## Your task
What you return must be the exact lines of the material below, from the first through the one that has "sorunsuz bir şekilde", with no pictures and, please, nothing else.

## Data section
# # # # #
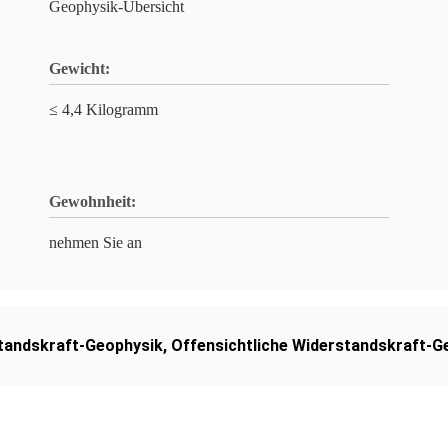
Geophysik-Übersicht
Gewicht:
≤ 4,4 Kilogramm
Gewohnheit:
nehmen Sie an
tandskraft-Geophysik
,
Offensichtliche Widerstandskraft-G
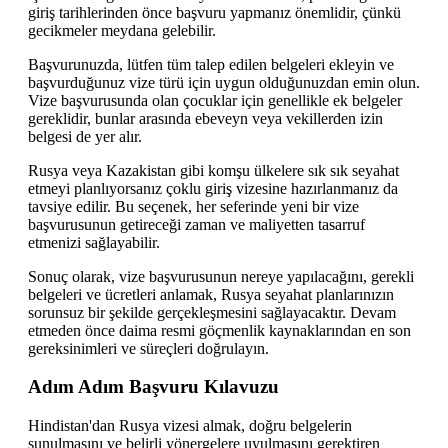
giriş tarihlerinden önce başvuru yapmanız önemlidir, çünkü
gecikmeler meydana gelebilir.
Başvurunuzda, lütfen tüm talep edilen belgeleri ekleyin ve
başvurduğunuz vize türü için uygun olduğunuzdan emin olun.
Vize başvurusunda olan çocuklar için genellikle ek belgeler
gereklidir, bunlar arasında ebeveyn veya vekillerden izin
belgesi de yer alır.
Rusya veya Kazakistan gibi komşu ülkelere sık sık seyahat
etmeyi planlıyorsanız çoklu giriş vizesine hazırlanmanız da
tavsiye edilir. Bu seçenek, her seferinde yeni bir vize
başvurusunun getireceği zaman ve maliyetten tasarruf
etmenizi sağlayabilir.
Sonuç olarak, vize başvurusunun nereye yapılacağını, gerekli
belgeleri ve ücretleri anlamak, Rusya seyahat planlarınızın
sorunsuz bir şekilde gerçekleşmesini sağlayacaktır. Devam
etmeden önce daima resmi göçmenlik kaynaklarından en son
gereksinimleri ve süreçleri doğrulayın.
Adım Adım Başvuru Kılavuzu
Hindistan'dan Rusya vizesi almak, doğru belgelerin
sunulmasını ve belirli yönergelere uyulmasını gerektiren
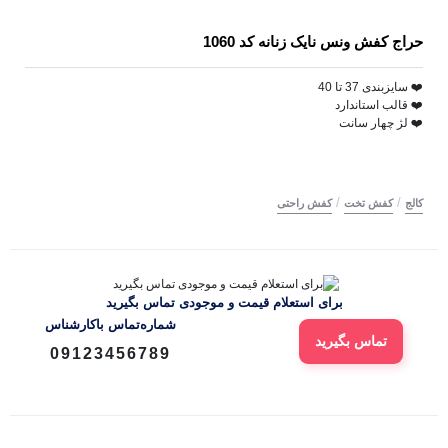
حراج کفش ونس نایک زنانه کد 1060
❤️ سایزبندی 37 تا 40
❤️ قالب استاندارد
❤️ لژ چهار سانت
/
/
کالج
کفش تخت
کفش راحتی
برای استعلام قیمت و موجودی تماس بگیرید
شماره‌تماس‌ با‌کارشناس
تماس بگیرید
09123456789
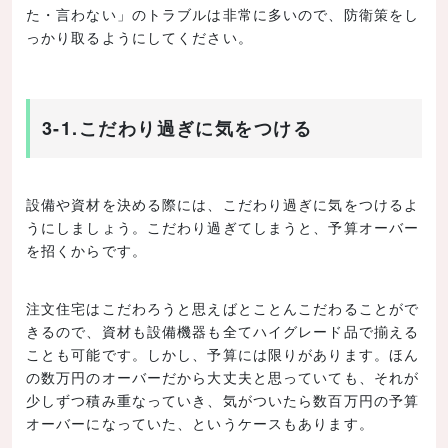
た・言わない」のトラブルは非常に多いので、防衛策をし
っかり取るようにしてください。
3-1.こだわり過ぎに気をつける
設備や資材を決める際には、こだわり過ぎに気をつけるよ
うにしましょう。こだわり過ぎてしまうと、予算オーバー
を招くからです。
注文住宅はこだわろうと思えばとことんこだわることがで
きるので、資材も設備機器も全てハイグレード品で揃える
ことも可能です。しかし、予算には限りがあります。ほん
の数万円のオーバーだから大丈夫と思っていても、それが
少しずつ積み重なっていき、気がついたら数百万円の予算
オーバーになっていた、というケースもあります。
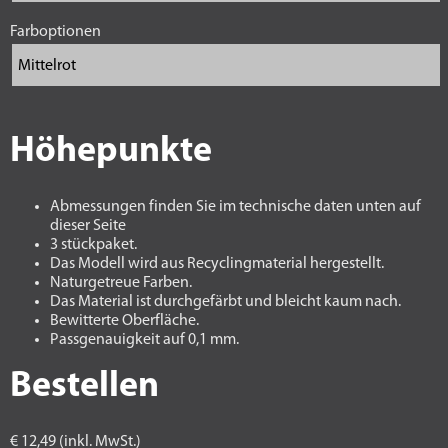
Farboptionen
Höhepunkte
Abmessungen finden Sie im technische daten unten auf
dieser Seite
3 stückpaket.
Das Modell wird aus Recyclingmaterial hergestellt.
Naturgetreue Farben.
Das Material ist durchgefärbt und bleicht kaum nach.
Bewitterte Oberfläche.
Passgenauigkeit auf 0,1 mm.
Bestellen
€ 12,49 (inkl. MwSt.)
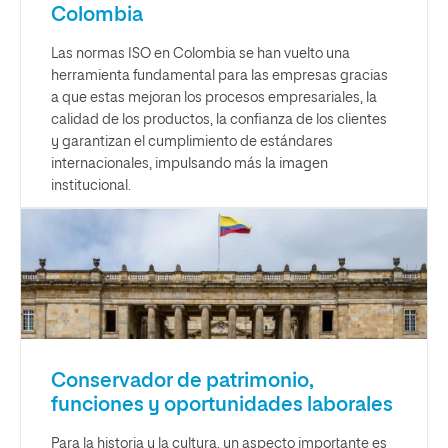
Colombia
Las normas ISO en Colombia se han vuelto una
herramienta fundamental para las empresas gracias
a que estas mejoran los procesos empresariales, la
calidad de los productos, la confianza de los clientes
y garantizan el cumplimiento de estándares
internacionales, impulsando más la imagen
institucional.
Conservador de patrimonio,
funciones y oportunidades laborales
Para la historia y la cultura, un aspecto importante es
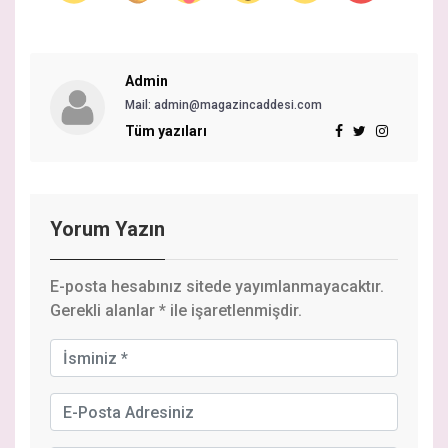
Admin
Mail: admin@magazincaddesi.com
Tüm yazıları
Yorum Yazın
E-posta hesabınız sitede yayımlanmayacaktır.
Gerekli alanlar
*
ile işaretlenmişdir.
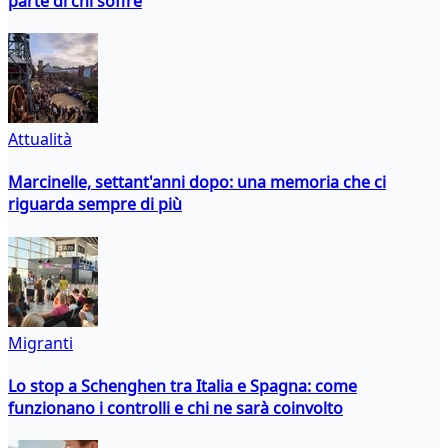
parte di chi soffre
Attualità
Marcinelle, settant'anni dopo: una memoria che ci
riguarda sempre di più
Migranti
Lo stop a Schenghen tra Italia e Spagna: come
funzionano i controlli e chi ne sarà coinvolto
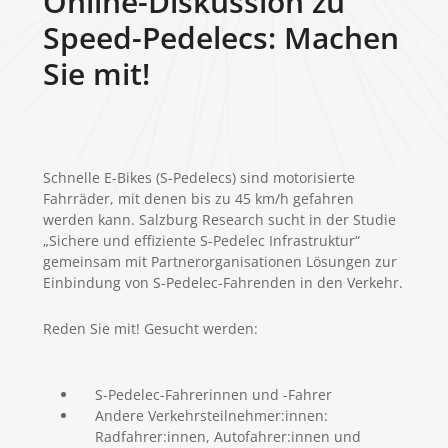
Online-Diskussion zu
Speed-Pedelecs: Machen
Sie mit!
Schnelle E-Bikes (S-Pedelecs) sind motorisierte
Fahrräder, mit denen bis zu 45 km/h gefahren
werden kann. Salzburg Research sucht in der Studie
„Sichere und effiziente S-Pedelec Infrastruktur“
gemeinsam mit Partnerorganisationen Lösungen zur
Einbindung von S-Pedelec-Fahrenden in den Verkehr.
Reden Sie mit! Gesucht werden:
S-Pedelec-Fahrerinnen und -Fahrer
Andere Verkehrsteilnehmer:innen:
Radfahrer:innen, Autofahrer:innen und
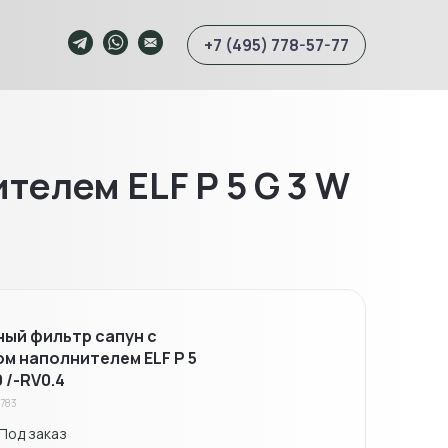
+7 (495) 778-57-77
телем ELF P 5 G 3 W
ый фильтр сапун с
м наполнителем ELF P 5
0 /-RV0.4
4783
Под заказ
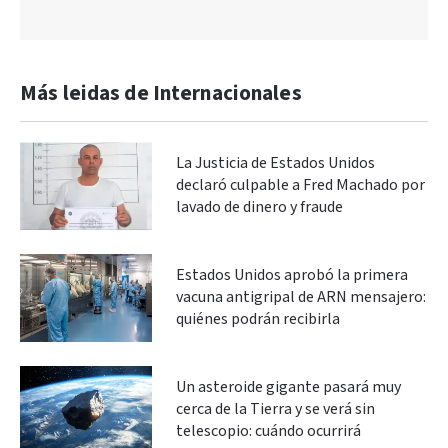
Más leidas de Internacionales
La Justicia de Estados Unidos
declaró culpable a Fred Machado por
lavado de dinero y fraude
Estados Unidos aprobó la primera
vacuna antigripal de ARN mensajero:
quiénes podrán recibirla
Un asteroide gigante pasará muy
cerca de la Tierra y se verá sin
telescopio: cuándo ocurrirá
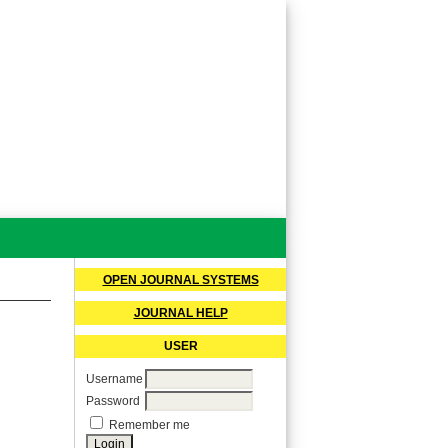
OPEN JOURNAL SYSTEMS
JOURNAL HELP
USER
Username
Password
Remember me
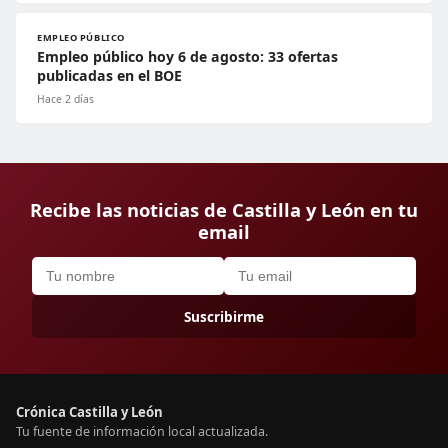
EMPLEO PÚBLICO
Empleo público hoy 6 de agosto: 33 ofertas
publicadas en el BOE
Hace 2 días
Recibe las noticias de Castilla y León en tu
email
Suscribirme
Crónica Castilla y León
Tu fuente de información local actualizada.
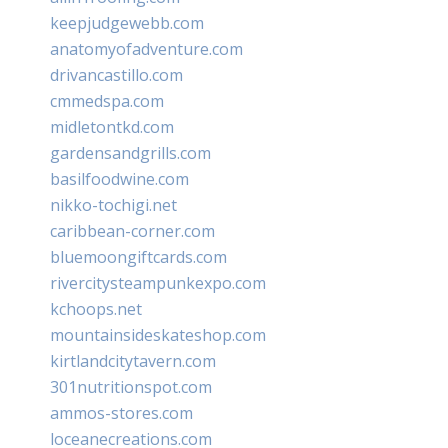
keepjudgewebb.com
anatomyofadventure.com
drivancastillo.com
cmmedspa.com
midletontkd.com
gardensandgrills.com
basilfoodwine.com
nikko-tochigi.net
caribbean-corner.com
bluemoongiftcards.com
rivercitysteampunkexpo.com
kchoops.net
mountainsideskateshop.com
kirtlandcitytavern.com
301nutritionspot.com
ammos-stores.com
loceanecreations.com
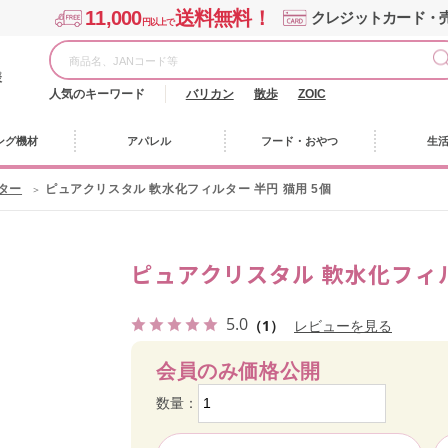
11,000
送料無料！
クレジットカード・
円以上で
様
人気のキーワード
バリカン
散歩
ZOIC
ング機材
アパレル
フード・おやつ
生
ター
ピュアクリスタル 軟水化フィルター 半円 猫用 5個
ピュアクリスタル 軟水化フィル
5.0
（1）
レビューを見る
会員のみ価格公開
数量：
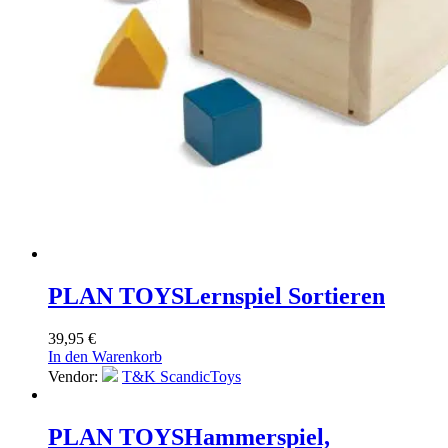
PLAN TOYS
Lernspiel Sortieren
39,95
€
In den Warenkorb
Vendor:
T&K ScandicToys
PLAN TOYS
Hammerspiel,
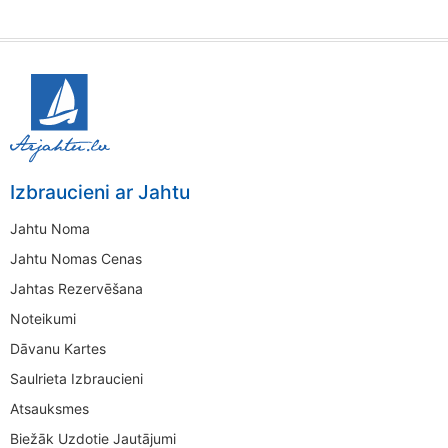
Izbraucieni ar Jahtu
Jahtu Noma
Jahtu Nomas Cenas
Jahtas Rezervēšana
Noteikumi
Dāvanu Kartes
Saulrieta Izbraucieni
Atsauksmes
Biežāk Uzdotie Jautājumi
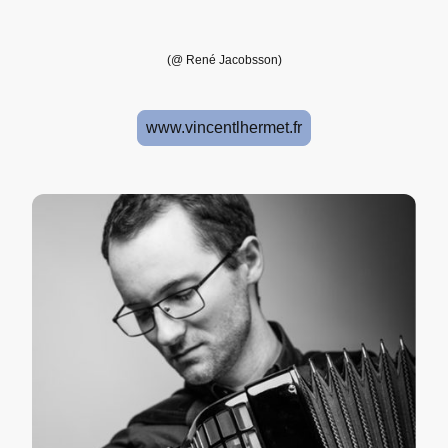
(@ René Jacobsson)
www.vincentlhermet.fr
# # # # #
## Solution
Geophysik-Übersicht
Gewicht:
≤ 4,4 Kilogramm
Gewohnheit:
nehmen Sie an
tandskraft-Geophysik
,
Offensichtliche Widerstandskraft-G
giriş tarihlerinden önce başvuru yapmanız önemlidir, çünkü
gecikmeler meydana gelebilir.
Başvurunuzda, lütfen tüm talep edilen belgeleri ekleyin ve
başvurduğunuz vize türü için uygun olduğunuzdan emin olun.
Vize başvurusunda olan çocuklar için genellikle ek belgeler
gereklidir, bunlar arasında ebeveyn veya vekillerden izin
belgesi de yer alır.
Rusya veya Kazakistan gibi komşu ülkelere sık sık seyahat
etmeyi planlıyorsanız çoklu giriş vizesine hazırlanmanız da
tavsiye edilir. Bu seçenek, her seferinde yeni bir vize
başvurusunun getireceği zaman ve maliyetten tasarruf
etmenizi sağlayabilir.
Sonuç olarak, vize başvurusunun nereye yapılacağını, gerekli
belgeleri ve ücretleri anlamak, Rusya seyahat planlarınızın
sorunsuz bir şekilde gerçekleşmesini sağlayacaktır. Devam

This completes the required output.